Collected data entries
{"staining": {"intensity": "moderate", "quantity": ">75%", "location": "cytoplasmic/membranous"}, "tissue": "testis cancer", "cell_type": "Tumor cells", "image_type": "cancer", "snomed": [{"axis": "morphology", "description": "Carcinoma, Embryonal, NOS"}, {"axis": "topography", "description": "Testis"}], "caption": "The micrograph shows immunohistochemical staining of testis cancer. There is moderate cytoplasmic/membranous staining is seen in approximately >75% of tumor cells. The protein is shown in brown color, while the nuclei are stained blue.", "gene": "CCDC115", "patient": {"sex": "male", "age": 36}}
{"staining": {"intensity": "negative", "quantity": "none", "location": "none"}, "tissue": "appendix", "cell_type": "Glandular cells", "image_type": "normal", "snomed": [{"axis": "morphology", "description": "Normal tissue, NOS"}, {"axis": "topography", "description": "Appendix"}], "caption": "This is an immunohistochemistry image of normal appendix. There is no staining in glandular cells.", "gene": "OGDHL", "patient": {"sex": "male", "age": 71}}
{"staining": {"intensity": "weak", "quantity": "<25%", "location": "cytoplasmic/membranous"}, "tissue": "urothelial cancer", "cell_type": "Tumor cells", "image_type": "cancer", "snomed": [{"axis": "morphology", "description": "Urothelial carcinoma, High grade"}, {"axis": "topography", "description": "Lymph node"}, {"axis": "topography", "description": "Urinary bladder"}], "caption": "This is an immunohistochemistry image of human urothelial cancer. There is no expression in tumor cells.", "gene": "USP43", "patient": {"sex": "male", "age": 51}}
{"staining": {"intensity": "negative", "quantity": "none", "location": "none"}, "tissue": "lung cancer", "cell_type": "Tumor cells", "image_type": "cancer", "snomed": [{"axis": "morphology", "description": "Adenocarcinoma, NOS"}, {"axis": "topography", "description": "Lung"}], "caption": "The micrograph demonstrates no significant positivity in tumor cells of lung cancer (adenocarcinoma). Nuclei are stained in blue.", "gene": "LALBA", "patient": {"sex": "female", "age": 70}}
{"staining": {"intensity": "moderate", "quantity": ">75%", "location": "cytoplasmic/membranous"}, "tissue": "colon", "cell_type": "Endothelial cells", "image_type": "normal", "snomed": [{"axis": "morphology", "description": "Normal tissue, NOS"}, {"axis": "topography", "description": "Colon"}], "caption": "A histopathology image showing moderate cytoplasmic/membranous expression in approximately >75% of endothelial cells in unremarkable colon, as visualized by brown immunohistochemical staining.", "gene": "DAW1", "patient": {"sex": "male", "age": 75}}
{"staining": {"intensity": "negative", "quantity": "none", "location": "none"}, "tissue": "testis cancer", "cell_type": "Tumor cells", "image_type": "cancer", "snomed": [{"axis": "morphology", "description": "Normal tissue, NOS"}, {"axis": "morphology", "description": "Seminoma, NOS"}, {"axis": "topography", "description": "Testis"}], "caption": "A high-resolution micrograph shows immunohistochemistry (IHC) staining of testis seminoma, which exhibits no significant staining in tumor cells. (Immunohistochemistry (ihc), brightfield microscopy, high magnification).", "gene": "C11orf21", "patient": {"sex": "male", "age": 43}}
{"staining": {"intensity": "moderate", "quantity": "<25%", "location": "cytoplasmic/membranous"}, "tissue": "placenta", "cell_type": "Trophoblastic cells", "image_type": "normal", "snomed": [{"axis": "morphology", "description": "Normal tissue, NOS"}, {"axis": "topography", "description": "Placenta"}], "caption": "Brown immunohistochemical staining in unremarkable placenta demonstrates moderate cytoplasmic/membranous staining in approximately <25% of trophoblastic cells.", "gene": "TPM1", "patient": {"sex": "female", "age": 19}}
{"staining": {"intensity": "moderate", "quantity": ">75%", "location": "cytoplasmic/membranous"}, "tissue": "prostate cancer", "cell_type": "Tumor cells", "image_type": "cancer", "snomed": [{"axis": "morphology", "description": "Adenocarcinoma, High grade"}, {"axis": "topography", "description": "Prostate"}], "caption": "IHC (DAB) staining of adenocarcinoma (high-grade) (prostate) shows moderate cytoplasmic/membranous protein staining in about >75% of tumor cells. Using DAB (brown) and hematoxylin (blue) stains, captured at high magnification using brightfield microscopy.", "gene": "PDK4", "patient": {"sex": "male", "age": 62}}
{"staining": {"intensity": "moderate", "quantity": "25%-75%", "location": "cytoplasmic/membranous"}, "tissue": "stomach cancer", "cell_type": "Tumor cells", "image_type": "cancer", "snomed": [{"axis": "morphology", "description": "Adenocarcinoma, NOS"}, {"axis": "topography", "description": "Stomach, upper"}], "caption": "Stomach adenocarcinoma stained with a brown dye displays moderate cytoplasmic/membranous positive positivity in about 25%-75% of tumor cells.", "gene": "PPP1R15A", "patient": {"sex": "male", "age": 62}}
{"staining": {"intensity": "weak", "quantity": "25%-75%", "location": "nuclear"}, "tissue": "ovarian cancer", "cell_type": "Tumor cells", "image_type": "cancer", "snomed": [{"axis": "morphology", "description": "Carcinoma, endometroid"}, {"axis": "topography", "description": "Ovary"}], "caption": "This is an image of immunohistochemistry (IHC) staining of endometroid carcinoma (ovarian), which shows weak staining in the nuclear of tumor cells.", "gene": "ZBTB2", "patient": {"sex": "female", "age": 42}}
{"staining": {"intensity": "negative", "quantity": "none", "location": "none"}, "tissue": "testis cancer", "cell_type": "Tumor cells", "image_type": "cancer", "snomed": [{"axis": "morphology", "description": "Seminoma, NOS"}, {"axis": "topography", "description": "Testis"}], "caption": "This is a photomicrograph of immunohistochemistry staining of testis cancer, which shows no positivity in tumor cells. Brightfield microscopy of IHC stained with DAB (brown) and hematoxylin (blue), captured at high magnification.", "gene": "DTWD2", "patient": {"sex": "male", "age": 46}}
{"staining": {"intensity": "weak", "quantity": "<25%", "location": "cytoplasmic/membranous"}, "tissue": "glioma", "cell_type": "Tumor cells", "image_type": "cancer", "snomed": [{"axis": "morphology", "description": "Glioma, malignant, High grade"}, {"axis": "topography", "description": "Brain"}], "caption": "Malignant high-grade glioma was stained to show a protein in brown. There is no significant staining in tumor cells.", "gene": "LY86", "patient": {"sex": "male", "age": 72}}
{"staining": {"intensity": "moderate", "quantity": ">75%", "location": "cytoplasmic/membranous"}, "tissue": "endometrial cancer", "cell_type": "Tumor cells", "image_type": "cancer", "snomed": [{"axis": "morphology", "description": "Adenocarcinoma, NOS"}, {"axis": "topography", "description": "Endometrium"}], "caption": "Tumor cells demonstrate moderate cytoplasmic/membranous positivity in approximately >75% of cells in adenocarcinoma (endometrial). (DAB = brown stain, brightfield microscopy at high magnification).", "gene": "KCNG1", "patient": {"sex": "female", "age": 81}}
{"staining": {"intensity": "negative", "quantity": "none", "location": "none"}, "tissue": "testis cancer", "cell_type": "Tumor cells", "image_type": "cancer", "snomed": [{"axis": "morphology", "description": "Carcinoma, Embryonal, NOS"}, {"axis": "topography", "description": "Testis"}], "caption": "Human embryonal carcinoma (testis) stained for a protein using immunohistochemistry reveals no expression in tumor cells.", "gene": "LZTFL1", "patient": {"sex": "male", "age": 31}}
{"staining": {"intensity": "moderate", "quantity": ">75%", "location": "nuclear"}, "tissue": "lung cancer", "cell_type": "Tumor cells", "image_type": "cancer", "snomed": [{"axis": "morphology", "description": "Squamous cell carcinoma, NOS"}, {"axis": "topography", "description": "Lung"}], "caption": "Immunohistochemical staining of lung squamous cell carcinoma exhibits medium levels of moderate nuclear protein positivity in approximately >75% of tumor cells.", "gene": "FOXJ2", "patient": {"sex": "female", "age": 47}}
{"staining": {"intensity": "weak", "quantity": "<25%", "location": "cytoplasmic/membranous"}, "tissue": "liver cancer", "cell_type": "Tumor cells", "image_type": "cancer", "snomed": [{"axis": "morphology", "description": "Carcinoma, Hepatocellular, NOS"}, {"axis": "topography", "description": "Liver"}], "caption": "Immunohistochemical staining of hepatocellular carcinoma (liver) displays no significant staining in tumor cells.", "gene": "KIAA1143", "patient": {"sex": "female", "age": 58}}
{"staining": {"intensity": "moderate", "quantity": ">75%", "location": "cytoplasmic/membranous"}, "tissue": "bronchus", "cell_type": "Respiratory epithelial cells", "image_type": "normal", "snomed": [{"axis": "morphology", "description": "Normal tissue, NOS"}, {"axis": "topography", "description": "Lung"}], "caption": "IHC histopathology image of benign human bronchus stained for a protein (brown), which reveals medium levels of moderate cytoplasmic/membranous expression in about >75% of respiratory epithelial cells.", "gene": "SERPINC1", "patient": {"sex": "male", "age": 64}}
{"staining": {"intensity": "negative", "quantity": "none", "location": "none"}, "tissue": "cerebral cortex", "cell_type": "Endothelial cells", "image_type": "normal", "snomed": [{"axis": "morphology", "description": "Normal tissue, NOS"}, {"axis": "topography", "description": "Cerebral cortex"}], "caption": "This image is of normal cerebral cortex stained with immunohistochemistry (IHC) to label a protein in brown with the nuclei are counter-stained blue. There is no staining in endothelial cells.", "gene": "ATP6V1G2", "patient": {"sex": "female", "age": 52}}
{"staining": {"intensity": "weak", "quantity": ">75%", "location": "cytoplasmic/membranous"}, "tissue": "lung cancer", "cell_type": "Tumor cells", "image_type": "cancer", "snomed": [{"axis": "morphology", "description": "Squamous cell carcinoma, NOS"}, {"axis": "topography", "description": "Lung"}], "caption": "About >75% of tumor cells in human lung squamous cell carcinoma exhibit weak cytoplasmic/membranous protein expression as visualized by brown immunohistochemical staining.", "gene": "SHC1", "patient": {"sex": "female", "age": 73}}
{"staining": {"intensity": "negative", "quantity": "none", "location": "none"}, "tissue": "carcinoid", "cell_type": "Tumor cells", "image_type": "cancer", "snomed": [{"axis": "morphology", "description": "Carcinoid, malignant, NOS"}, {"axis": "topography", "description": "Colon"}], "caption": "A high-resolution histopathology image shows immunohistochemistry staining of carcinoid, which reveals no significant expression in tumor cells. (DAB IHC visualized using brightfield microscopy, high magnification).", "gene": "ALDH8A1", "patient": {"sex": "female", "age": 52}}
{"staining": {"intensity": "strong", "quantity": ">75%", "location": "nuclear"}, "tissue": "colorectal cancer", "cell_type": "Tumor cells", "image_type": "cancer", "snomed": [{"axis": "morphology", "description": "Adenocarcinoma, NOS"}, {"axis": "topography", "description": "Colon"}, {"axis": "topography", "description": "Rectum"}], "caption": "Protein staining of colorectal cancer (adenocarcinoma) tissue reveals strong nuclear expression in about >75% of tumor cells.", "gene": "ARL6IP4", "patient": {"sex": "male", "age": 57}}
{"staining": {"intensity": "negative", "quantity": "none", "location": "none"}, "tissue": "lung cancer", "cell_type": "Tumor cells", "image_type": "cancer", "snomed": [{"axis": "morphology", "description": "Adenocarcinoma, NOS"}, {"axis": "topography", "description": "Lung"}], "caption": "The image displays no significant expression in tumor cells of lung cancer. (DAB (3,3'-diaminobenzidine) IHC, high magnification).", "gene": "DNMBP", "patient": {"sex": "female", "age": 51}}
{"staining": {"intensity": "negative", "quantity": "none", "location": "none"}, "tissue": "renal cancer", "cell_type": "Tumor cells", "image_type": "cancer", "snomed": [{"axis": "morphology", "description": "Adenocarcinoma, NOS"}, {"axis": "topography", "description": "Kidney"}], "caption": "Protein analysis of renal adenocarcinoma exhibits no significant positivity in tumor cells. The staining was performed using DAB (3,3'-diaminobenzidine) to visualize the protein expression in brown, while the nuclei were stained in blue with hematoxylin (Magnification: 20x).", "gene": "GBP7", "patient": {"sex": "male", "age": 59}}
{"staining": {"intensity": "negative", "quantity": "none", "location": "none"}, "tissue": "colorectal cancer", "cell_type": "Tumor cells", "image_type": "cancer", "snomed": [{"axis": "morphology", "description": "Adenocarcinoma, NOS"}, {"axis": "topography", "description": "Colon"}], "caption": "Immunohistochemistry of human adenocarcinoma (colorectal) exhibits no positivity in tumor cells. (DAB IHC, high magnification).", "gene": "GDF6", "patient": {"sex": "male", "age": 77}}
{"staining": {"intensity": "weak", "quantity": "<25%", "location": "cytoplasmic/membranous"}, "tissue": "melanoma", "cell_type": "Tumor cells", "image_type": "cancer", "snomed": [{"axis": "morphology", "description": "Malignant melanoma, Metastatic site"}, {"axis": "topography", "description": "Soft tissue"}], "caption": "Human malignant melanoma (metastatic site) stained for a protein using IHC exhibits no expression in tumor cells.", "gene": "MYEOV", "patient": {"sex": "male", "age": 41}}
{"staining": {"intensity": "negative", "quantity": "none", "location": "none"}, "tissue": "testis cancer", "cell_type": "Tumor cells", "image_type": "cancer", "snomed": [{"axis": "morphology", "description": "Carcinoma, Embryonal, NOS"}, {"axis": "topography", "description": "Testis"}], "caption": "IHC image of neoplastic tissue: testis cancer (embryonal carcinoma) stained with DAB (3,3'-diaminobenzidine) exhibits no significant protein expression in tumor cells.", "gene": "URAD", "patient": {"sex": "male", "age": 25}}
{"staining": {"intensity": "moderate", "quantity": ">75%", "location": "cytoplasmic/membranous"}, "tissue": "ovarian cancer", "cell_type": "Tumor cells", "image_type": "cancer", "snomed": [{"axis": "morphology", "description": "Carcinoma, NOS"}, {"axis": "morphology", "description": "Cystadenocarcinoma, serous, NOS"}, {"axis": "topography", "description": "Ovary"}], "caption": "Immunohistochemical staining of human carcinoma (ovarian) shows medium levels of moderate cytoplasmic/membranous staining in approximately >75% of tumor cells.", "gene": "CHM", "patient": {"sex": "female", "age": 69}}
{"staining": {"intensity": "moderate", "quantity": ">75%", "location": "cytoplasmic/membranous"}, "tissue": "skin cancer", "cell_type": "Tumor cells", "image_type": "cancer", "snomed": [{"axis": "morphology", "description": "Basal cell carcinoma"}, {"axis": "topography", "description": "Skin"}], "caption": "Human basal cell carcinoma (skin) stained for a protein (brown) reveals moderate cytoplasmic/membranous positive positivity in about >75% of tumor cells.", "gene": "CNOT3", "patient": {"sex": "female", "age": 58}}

_TRY IT:_ Each of the lines from the one that contains "image of neoplastic" through the last line of the data needs to be repeated exactly, with no others.

_OUTPUT:_
{"staining": {"intensity": "negative", "quantity": "none", "location": "none"}, "tissue": "testis cancer", "cell_type": "Tumor cells", "image_type": "cancer", "snomed": [{"axis": "morphology", "description": "Carcinoma, Embryonal, NOS"}, {"axis": "topography", "description": "Testis"}], "caption": "IHC image of neoplastic tissue: testis cancer (embryonal carcinoma) stained with DAB (3,3'-diaminobenzidine) exhibits no significant protein expression in tumor cells.", "gene": "URAD", "patient": {"sex": "male", "age": 25}}
{"staining": {"intensity": "moderate", "quantity": ">75%", "location": "cytoplasmic/membranous"}, "tissue": "ovarian cancer", "cell_type": "Tumor cells", "image_type": "cancer", "snomed": [{"axis": "morphology", "description": "Carcinoma, NOS"}, {"axis": "morphology", "description": "Cystadenocarcinoma, serous, NOS"}, {"axis": "topography", "description": "Ovary"}], "caption": "Immunohistochemical staining of human carcinoma (ovarian) shows medium levels of moderate cytoplasmic/membranous staining in approximately >75% of tumor cells.", "gene": "CHM", "patient": {"sex": "female", "age": 69}}
{"staining": {"intensity": "moderate", "quantity": ">75%", "location": "cytoplasmic/membranous"}, "tissue": "skin cancer", "cell_type": "Tumor cells", "image_type": "cancer", "snomed": [{"axis": "morphology", "description": "Basal cell carcinoma"}, {"axis": "topography", "description": "Skin"}], "caption": "Human basal cell carcinoma (skin) stained for a protein (brown) reveals moderate cytoplasmic/membranous positive positivity in about >75% of tumor cells.", "gene": "CNOT3", "patient": {"sex": "female", "age": 58}}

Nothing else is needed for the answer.